Por Ana Cláudia Gomes
“Nenhum empreendedor vai querer investir em Bertioga com este cenário de insegurança jurídica”. A afirmação é do jornalista e consultor Rodolfo Amaral, sobre o embargo judicial em uma área na Riviera de São Lourenço. Ele participou do programa ‘Café da Manhã’ da TV Costa Norte – Canal 48 UHF, na terça-feira (08). Amaral, que é proprietário da R.Amaral Associados, uma empresa de consultoria, considera que o prejuízo ao município é ainda maior do que aquele quantificado em si pelo embargo. “Existe um efeito indireto de falta de credibilidade na cidade”, ele comenta, reforçando sua afirmação sobre perda de investimentos.
Ação A Justiça concedeu liminar para paralisação das obras em uma área na Riviera de São Lourenço, a pedido do MP (Ministério Público), que propôs ação, por meio do Gaema (Grupo de Atuação Especial de Defesa do Meio Ambiente), que questiona a legalidade das licenças expedidas para os empreendimentos que seriam implantados na área.
Prejuízos A pedido da prefeitura de Bertioga, a R. Amaral Associados elaborou um relatório sobre os impactos ao município com a ordem judicial de paralisação das obras em uma área na Riviera.

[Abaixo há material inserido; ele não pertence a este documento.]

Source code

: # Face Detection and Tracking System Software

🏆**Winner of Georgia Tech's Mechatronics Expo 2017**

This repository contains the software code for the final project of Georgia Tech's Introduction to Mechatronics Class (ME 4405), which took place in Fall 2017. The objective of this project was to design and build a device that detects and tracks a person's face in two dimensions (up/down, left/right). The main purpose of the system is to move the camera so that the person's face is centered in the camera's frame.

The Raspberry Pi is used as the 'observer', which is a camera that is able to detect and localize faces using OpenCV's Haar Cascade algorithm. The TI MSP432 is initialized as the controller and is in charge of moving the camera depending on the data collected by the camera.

Conforme o relatório, por ano, a cidade deixará de receber cerca de R$ 60 milhões em impostos e mais de R$ 100 milhões em circulação financeira proveniente de serviços. “De ITBI das transações imobiliárias e de ISS das obras, são mais de R$ 400 milhões perdidos”, calculou Amaral.
Equívoco Para ele, os promotores e a Justiça estão equivocados quanto à decisão pelo embargo. “Lamento essas medidas, em que pese o direito legítimo e constitucional. Mas não foi levado em conta co impacto social”, criticou. Segundo Amaral, o empreendimento foi aprovado há mais de 30 anos e a decisão judicial foi tomada com base em uma lei aprovada em 2006, quando a Riviera já estava em estágio avançado de ocupação. “A legislação passou a fazer exigências adicionas e, com base no princípio da anterioridade, a Riviera não tinha que seguir”, considerou.